» **The problem**: Output exactly the lines that run from the line with "water bottle: present [664,537,704,663]" to the end of the material, both ends included, and no other lines.

----------

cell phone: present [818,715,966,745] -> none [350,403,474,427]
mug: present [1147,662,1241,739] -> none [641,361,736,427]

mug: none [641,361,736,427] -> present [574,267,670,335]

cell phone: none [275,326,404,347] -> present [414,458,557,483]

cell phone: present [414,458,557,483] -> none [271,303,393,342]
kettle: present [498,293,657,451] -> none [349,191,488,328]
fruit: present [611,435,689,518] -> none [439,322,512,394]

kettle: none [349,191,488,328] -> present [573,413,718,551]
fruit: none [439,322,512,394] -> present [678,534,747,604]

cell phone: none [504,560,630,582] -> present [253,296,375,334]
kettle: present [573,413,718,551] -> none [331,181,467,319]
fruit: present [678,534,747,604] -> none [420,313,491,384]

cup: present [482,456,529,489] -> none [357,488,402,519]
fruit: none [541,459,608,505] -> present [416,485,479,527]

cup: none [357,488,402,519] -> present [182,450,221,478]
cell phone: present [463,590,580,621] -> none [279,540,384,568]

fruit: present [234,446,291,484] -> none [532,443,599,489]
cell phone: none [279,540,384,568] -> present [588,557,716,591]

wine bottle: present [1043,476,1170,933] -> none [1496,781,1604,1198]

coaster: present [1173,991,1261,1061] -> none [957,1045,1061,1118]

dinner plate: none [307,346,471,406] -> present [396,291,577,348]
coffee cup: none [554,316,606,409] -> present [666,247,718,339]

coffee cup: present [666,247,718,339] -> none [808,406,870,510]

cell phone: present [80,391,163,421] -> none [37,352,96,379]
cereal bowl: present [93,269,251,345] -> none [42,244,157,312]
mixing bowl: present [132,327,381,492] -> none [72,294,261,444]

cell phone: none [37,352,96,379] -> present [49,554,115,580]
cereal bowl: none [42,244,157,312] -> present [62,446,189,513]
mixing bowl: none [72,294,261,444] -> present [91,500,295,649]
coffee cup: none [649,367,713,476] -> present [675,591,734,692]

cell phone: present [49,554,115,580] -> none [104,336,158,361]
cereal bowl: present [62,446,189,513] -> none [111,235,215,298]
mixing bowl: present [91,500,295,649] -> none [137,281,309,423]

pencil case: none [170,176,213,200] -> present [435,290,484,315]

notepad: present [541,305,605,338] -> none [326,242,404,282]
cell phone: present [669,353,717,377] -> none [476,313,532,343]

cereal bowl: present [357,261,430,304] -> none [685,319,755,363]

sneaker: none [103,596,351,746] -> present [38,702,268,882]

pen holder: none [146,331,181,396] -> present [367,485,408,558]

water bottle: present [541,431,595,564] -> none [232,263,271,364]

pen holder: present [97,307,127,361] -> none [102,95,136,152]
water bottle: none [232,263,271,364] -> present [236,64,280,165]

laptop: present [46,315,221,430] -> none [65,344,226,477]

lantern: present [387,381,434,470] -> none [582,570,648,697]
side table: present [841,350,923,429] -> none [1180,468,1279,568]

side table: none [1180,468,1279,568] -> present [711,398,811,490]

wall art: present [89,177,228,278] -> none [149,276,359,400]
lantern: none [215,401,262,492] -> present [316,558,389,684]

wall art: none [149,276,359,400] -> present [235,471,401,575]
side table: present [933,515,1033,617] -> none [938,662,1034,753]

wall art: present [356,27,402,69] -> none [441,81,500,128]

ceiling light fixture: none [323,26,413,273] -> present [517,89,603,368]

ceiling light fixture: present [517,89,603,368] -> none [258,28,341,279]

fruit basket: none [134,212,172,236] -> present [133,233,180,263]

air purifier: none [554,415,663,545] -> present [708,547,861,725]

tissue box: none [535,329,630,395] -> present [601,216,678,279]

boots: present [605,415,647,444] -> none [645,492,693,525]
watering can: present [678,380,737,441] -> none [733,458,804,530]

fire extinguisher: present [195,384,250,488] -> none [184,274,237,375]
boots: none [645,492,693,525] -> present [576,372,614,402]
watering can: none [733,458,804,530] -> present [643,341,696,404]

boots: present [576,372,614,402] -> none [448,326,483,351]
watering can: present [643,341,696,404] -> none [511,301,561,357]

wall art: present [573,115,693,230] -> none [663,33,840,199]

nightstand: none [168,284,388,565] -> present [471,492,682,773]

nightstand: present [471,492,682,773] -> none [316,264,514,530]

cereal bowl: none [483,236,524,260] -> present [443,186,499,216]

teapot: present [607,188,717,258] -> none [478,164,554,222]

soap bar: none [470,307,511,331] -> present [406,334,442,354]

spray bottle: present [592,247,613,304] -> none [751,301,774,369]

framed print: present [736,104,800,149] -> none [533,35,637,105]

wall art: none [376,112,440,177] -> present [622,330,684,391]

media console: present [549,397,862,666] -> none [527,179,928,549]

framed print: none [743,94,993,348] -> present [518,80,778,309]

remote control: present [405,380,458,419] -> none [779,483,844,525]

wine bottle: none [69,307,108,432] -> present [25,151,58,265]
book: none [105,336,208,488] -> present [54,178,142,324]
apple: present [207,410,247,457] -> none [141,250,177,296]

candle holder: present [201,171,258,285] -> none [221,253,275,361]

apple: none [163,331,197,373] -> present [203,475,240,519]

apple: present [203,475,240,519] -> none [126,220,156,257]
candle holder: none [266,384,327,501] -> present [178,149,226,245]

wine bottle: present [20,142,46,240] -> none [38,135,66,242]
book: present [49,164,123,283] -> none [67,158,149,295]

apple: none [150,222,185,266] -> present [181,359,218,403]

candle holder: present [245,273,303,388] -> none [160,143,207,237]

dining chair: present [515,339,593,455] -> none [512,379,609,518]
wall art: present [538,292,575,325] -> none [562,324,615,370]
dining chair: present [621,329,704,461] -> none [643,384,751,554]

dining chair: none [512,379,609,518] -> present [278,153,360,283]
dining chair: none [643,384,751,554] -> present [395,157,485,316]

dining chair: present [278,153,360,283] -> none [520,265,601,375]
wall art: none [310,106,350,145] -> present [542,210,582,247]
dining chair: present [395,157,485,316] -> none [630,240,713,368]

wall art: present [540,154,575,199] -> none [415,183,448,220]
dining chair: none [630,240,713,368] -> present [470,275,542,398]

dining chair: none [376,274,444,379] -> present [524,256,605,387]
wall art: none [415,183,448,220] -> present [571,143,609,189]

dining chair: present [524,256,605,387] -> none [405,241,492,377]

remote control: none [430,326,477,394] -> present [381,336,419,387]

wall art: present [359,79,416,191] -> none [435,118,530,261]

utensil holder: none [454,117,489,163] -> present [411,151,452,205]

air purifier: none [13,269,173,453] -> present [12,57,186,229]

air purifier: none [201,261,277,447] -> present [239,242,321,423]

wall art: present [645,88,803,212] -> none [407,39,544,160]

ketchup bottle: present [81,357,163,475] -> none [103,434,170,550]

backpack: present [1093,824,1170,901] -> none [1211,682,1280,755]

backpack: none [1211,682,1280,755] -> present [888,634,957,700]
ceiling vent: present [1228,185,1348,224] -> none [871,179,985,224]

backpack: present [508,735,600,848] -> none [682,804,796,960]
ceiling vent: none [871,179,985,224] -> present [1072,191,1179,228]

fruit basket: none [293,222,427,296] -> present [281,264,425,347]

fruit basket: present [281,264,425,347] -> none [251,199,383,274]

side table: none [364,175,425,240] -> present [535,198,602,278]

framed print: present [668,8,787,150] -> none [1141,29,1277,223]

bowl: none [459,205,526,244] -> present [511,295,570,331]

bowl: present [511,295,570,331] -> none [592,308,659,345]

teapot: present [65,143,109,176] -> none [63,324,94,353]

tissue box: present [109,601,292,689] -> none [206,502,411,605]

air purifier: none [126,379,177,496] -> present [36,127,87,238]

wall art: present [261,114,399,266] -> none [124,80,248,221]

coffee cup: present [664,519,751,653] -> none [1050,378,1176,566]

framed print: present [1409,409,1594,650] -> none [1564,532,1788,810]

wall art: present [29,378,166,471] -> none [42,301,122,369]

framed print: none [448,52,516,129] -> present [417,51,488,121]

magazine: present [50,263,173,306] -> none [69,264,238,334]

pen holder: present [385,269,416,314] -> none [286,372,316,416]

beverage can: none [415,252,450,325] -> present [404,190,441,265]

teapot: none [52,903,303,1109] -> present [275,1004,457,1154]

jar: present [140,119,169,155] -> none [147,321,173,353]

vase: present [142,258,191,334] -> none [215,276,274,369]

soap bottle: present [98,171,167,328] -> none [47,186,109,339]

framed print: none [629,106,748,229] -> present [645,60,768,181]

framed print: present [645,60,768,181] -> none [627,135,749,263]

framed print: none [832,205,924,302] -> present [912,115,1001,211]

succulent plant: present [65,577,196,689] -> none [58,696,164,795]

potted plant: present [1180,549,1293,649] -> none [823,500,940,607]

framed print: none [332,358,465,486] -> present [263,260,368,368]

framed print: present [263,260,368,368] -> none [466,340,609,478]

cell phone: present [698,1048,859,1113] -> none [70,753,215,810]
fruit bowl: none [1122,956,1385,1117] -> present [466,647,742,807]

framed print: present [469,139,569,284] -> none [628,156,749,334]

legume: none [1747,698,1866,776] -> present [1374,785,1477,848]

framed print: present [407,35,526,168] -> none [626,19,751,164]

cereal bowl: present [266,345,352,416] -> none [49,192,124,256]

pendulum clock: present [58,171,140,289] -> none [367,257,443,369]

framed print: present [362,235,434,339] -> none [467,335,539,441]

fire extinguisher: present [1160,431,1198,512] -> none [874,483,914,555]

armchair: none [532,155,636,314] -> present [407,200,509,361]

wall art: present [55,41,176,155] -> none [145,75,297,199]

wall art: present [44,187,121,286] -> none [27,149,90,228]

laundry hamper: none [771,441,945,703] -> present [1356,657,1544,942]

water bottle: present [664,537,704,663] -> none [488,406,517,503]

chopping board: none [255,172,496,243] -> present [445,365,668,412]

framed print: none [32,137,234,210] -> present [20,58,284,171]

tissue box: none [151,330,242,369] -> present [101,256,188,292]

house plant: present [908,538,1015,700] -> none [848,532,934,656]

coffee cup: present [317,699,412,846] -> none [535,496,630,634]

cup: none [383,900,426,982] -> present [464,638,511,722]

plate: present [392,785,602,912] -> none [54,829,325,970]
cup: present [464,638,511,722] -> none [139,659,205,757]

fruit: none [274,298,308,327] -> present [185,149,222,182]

----------

» **Worked solution**:
water bottle: present [664,537,704,663] -> none [488,406,517,503]

chopping board: none [255,172,496,243] -> present [445,365,668,412]

framed print: none [32,137,234,210] -> present [20,58,284,171]

tissue box: none [151,330,242,369] -> present [101,256,188,292]

house plant: present [908,538,1015,700] -> none [848,532,934,656]

coffee cup: present [317,699,412,846] -> none [535,496,630,634]

cup: none [383,900,426,982] -> present [464,638,511,722]

plate: present [392,785,602,912] -> none [54,829,325,970]
cup: present [464,638,511,722] -> none [139,659,205,757]

fruit: none [274,298,308,327] -> present [185,149,222,182]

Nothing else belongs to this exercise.